Quais são suas principais mensagens neste livro abrangente e muito novo?

Existem várias mensagens que espero transmitir. Primeiro, as histórias que contamos a nós mesmos trabalham principalmente para justificar e encobrir os abusos que infligimos ao planeta e aos nossos irmãos não humanos. Em um piscar de olhos, nossa civilização trouxe vida à Terra à beira da extinção. Exorto as pessoas a repensarem as formas pelas quais cada um de nós, intencionalmente ou não, perpetua essa tragédia, tanto em nível pessoal como institucional; as maneiras pelas quais cada um de nós desempenha o nosso papel de “Pequeno Eichmann” no holocausto contra a vida. Como a linguagem constitui a principal tecnologia para a transmissão de escolhas socioeconômicas, as pessoas precisam examinar as maneiras pelas quais a linguagem nos habita e nos domestica, levando-nos a contribuir para uma economia baseada na predação. Em outras palavras, devemos conectar palavras com ações e não separá-las como fazemos atualmente.

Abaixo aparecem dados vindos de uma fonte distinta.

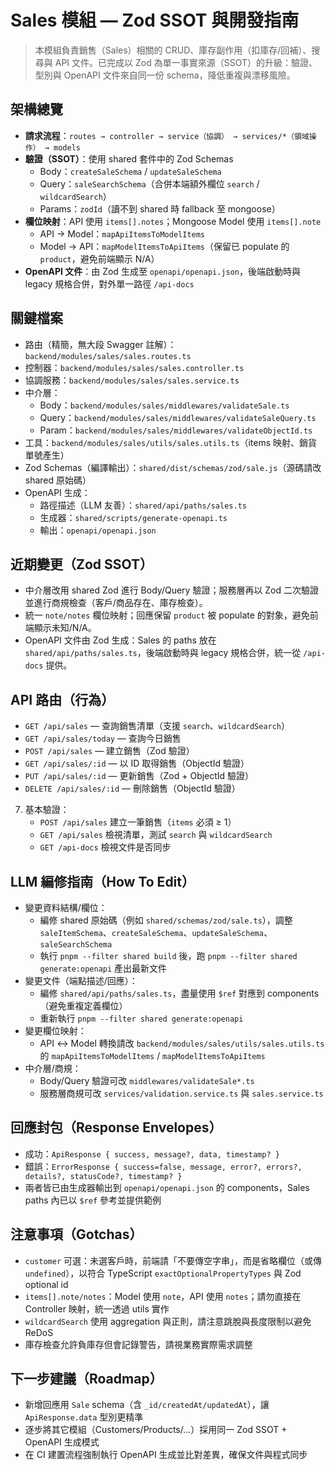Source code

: ﻿# Sales 模組 — Zod SSOT 與開發指南

> 本模組負責銷售（Sales）相關的 CRUD、庫存副作用（扣庫存/回補）、搜尋與 API 文件。已完成以 Zod 為單一事實來源（SSOT）的升級：驗證、型別與 OpenAPI 文件來自同一份 schema，降低重複與漂移風險。

## 架構總覽

- **請求流程**：`routes → controller → service（協調） → services/*（領域操作） → models`
- **驗證（SSOT）**：使用 shared 套件中的 Zod Schemas
  - Body：`createSaleSchema` / `updateSaleSchema`
  - Query：`saleSearchSchema`（合併本端額外欄位 `search` / `wildcardSearch`）
  - Params：`zodId`（讀不到 shared 時 fallback 至 mongoose）
- **欄位映射**：API 使用 `items[].notes`；Mongoose Model 使用 `items[].note`
  - API → Model：`mapApiItemsToModelItems`
  - Model → API：`mapModelItemsToApiItems`（保留已 populate 的 `product`，避免前端顯示 N/A）
- **OpenAPI 文件**：由 Zod 生成至 `openapi/openapi.json`，後端啟動時與 legacy 規格合併，對外單一路徑 `/api-docs`

## 關鍵檔案

- 路由（精簡，無大段 Swagger 註解）：`backend/modules/sales/sales.routes.ts`
- 控制器：`backend/modules/sales/sales.controller.ts`
- 協調服務：`backend/modules/sales/sales.service.ts`
- 中介層：
  - Body：`backend/modules/sales/middlewares/validateSale.ts`
  - Query：`backend/modules/sales/middlewares/validateSaleQuery.ts`
  - Param：`backend/modules/sales/middlewares/validateObjectId.ts`
- 工具：`backend/modules/sales/utils/sales.utils.ts`（items 映射、銷貨單號產生）
- Zod Schemas（編譯輸出）：`shared/dist/schemas/zod/sale.js`（源碼請改 shared 原始碼）
- OpenAPI 生成：
  - 路徑描述（LLM 友善）：`shared/api/paths/sales.ts`
  - 生成器：`shared/scripts/generate-openapi.ts`
  - 輸出：`openapi/openapi.json`

## 近期變更（Zod SSOT）

- 中介層改用 shared Zod 進行 Body/Query 驗證；服務層再以 Zod 二次驗證並進行商規檢查（客戶/商品存在、庫存檢查）。
- 統一 `note/notes` 欄位映射；回應保留 `product` 被 populate 的對象，避免前端顯示未知/N/A。
- OpenAPI 文件由 Zod 生成：Sales 的 paths 放在 `shared/api/paths/sales.ts`，後端啟動時與 legacy 規格合併，統一從 `/api-docs` 提供。

## API 路由（行為）

- `GET /api/sales` — 查詢銷售清單（支援 `search`、`wildcardSearch`）
- `GET /api/sales/today` — 查詢今日銷售
- `POST /api/sales` — 建立銷售（Zod 驗證）
- `GET /api/sales/:id` — 以 ID 取得銷售（ObjectId 驗證）
- `PUT /api/sales/:id` — 更新銷售（Zod + ObjectId 驗證）
- `DELETE /api/sales/:id` — 刪除銷售（ObjectId 驗證）


7) 基本驗證：
   - `POST /api/sales` 建立一筆銷售（`items` 必須 ≥ 1）
   - `GET /api/sales` 檢視清單，測試 `search` 與 `wildcardSearch`
   - `GET /api-docs` 檢視文件是否同步

## LLM 編修指南（How To Edit）

- 變更資料結構/欄位：
  - 編修 shared 原始碼（例如 `shared/schemas/zod/sale.ts`），調整 `saleItemSchema`、`createSaleSchema`、`updateSaleSchema`、`saleSearchSchema`
  - 執行 `pnpm --filter shared build` 後，跑 `pnpm --filter shared generate:openapi` 產出最新文件
- 變更文件（端點描述/回應）：
  - 編修 `shared/api/paths/sales.ts`，盡量使用 `$ref` 對應到 components（避免重複定義欄位）
  - 重新執行 `pnpm --filter shared generate:openapi`
- 變更欄位映射：
  - API ↔ Model 轉換請改 `backend/modules/sales/utils/sales.utils.ts` 的 `mapApiItemsToModelItems` / `mapModelItemsToApiItems`
- 中介層/商規：
  - Body/Query 驗證可改 `middlewares/validateSale*.ts`
  - 服務層商規可改 `services/validation.service.ts` 與 `sales.service.ts`

## 回應封包（Response Envelopes）

- 成功：`ApiResponse { success, message?, data, timestamp? }`
- 錯誤：`ErrorResponse { success=false, message, error?, errors?, details?, statusCode?, timestamp? }`
- 兩者皆已由生成器輸出到 `openapi/openapi.json` 的 components，Sales paths 內已以 `$ref` 參考並提供範例

## 注意事項（Gotchas）

- `customer` 可選：未選客戶時，前端請「不要傳空字串」，而是省略欄位（或傳 `undefined`），以符合 TypeScript `exactOptionalPropertyTypes` 與 Zod optional id
- `items[].note/notes`：Model 使用 `note`，API 使用 `notes`；請勿直接在 Controller 映射，統一透過 utils 實作
- `wildcardSearch` 使用 aggregation 與正則，請注意跳脫與長度限制以避免 ReDoS
- 庫存檢查允許負庫存但會記錄警告，請視業務實際需求調整

## 下一步建議（Roadmap）

- 新增回應用 `Sale` schema（含 `_id/createdAt/updatedAt`），讓 `ApiResponse.data` 型別更精準
- 逐步將其它模組（Customers/Products/…）採用同一 Zod SSOT + OpenAPI 生成模式
- 在 CI 建置流程強制執行 OpenAPI 生成並比對差異，確保文件與程式同步
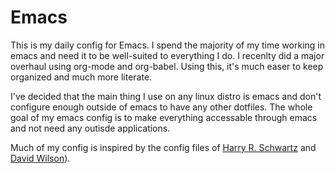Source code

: # Emacs

This is my daily config for Emacs. I spend the majority of my time working in
emacs and need it to be well-suited to everything I do.
I recenlty did a major overhaul using org-mode and org-babel. Using this,
it's much easer to keep organized and much more literate.

I've decided that the main thing I use on any linux distro is emacs and
don't configure enough outside of emacs to have any other dotfiles. The
whole goal of my emacs config is to make everything accessable through
emacs and not need any outisde applications.

Much of my config is inspired by the config files of [Harry R. Schwartz](https://github.com/hrs/dotfiles/blob/main/emacs/dot-emacs.d/configuration.org)
and [David Wilson](https://github.com/daviwil/dotfiles/blob/master/Emacs.org)).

Meu livro oferece uma análise de como as narrativas de civilização centram os interesses dos “donos” e dos “agentes”, isto é, daqueles que são econômica e politicamente dominantes, e silenciam as vozes dos que sofrem para continuar sua exploração. Desta forma, o discurso público enquadra a perspectiva do predador em termos de verdade e as vozes que desafiam a naturalidade da predação como mentira. Minha esperança é que este livro forneça uma nova lente através da qual possamos entender nossa antropologia – ou autoconhecimento como predadores – e nos recompor, começando com nossas narrativas e economia socioambiental e terminando com nossa linguagem e sonhos.

Quem é seu maior público?

O livro destina-se a uma audiência leiga e profissional variada. Para tornar meu trabalho acessível aos não-acadêmicos, explico os termos “difíceis”. As notas explicativas e bibliografia oferecem sugestões adicionais para pesquisa. O público leigo pode ser ativistas, pais ou simplesmente pessoas preocupadas em alinhar suas próprias vidas pessoais e profissionais para responder adequadamente às demandas dos atuais desafios ambientais e políticos.

O livro deve ser de igual interesse para economistas, ambientalistas, ativistas de bem-estar animal, cientistas naturais e sociais, humanistas, educadores, acadêmicos e não-acadêmicos.

Quais são alguns dos seus projetos atuais e futuros?

No momento, estou trabalhando no meu próximo projeto de livro, no qual examino os vínculos entre as narrativas na teoria evolutiva, na educação, na economia e na domesticação dos seres humanos. Estou comparando concepções ocidentais, russas e árabes de evolução e, assim como meu primeiro livro, Wild Children – Domesticated Dreams: Civilization and the Birth of Education (Fernwood 2013), foi um efeito colateral do livro Literatura Infantil, Domesticação, e Social Foundation , um projeto paralelo está emergindo da minha pesquisa atual. O assunto deste livro será chimpanzés. Acredito que os pesquisadores devam retribuir às comunidades sobre as quais escrevem e, portanto, eu me ofereço várias vezes por semana para servir e observar os chimpanzés na Fundação Fauna, em Quebec. Uma experiência muito gratificante.

“Se quisermos parar a catástrofe antropogênica impeditiva, precisamos identificar as maneiras pelas quais interrompemos o sistema de vida neste planeta.”

Há mais alguma coisa que você gostaria de dizer aos leitores?

Se quisermos parar a catástrofe antropogênica iminente, precisamos identificar as maneiras pelas quais interrompemos o sistema de vida neste planeta. Para fazer isso, precisamos fazer três coisas: sair de nossas narrativas narcísicas; ceda nosso lugar auto-designado como predador de topo; e reintegrar-nos a economias selvagens, nas quais prezamos e respeitamos a auto-realização e o bem-estar de cada criatura, independentemente das espécies, ou se elas possuem algum valor para nós. Isto é o que quero dizer com rebobinagem.

Obrigado Layla por uma entrevista interessante e informativa. Você ajudou a esclarecer para mim o que é o seu livro e espero que ele receba uma audiência ampla e multicultural. Eu não tinha apreciado completamente o poder da literatura infantil e agora sim. É essencial que os outros apreciem e compreendam também.